Where all is so vague and conjectural, very little can be said; but in perambulating the precincts of the Castle it is well to pause here and let the mind realise the fact that a living lady was once the sufferer of an extraordinary barbarism there, since it is the spirit which we bring to or find amongst things which is the best help to knowledge, and which avails the most also in producing within us the faculties which lead to its proper use.

Passing out of this ancient gateway, before which now lies a very large open space of ground used for drilling, &c., and beyond which are the barracks, we come to the guard house and outer gate. The first of these is a very old place, close by the gate, with windows in the old barbaric style of one pane only. Our conductor told us there was nothing to be seen there, and so we did not go in; but these guard houses were the old novelist's favourite places for intrigues and midnight machinations; and could the old dim walls of this guard house articulate, we might possibly hear stories to fill and thrill the heart and haunt the imagination for many a day.

[Page-level text extractions]
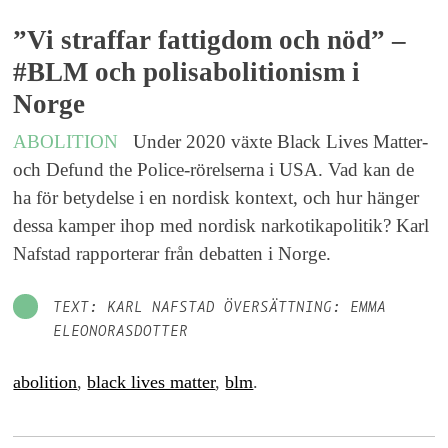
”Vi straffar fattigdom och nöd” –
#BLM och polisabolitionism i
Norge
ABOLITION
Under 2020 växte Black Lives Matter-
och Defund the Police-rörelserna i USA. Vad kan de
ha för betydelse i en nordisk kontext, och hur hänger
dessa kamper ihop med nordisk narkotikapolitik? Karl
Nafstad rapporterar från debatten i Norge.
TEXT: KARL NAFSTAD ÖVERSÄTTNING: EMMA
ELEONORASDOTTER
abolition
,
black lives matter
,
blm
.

§ **WHAT TO WORK ON**:
[1] Using the Castle excerpt, decide whether each statement agrees with it, and support each yes or no with the deciding words quoted from the text.
(a) The guard house has windows with only one pane.
(b) The visitors went inside the guard house.
(c) The open space in front of the ancient gateway is used for drilling.
[2] Retype the part of the Castle excerpt between "Where all is" and "its proper use.", inclusive.
[3] Answer these questions from the Castle excerpt.
(a) After passing out of the ancient gateway, what two places do the visitors come to?
(b) Who told the visitors that there was nothing to be seen in the guard house?
(c) According to the first paragraph, what is the best help to knowledge?

§ **SOLVED TASKS**:
[1]
(a) Yes: "with windows in the old barbaric style of one pane only"
(b) No: "so we did not go in"
(c) Yes: "a very large open space of ground used for drilling"

[2]
Where all is so vague and conjectural, very little can be said; but in perambulating the precincts of the Castle it is well to pause here and let the mind realise the fact that a living lady was once the sufferer of an extraordinary barbarism there, since it is the spirit which we bring to or find amongst things which is the best help to knowledge, and which avails the most also in producing within us the faculties which lead to its proper use.

[3]
(a) The guard house and the outer gate.
(b) Their conductor.
(c) The spirit which we bring to or find amongst things.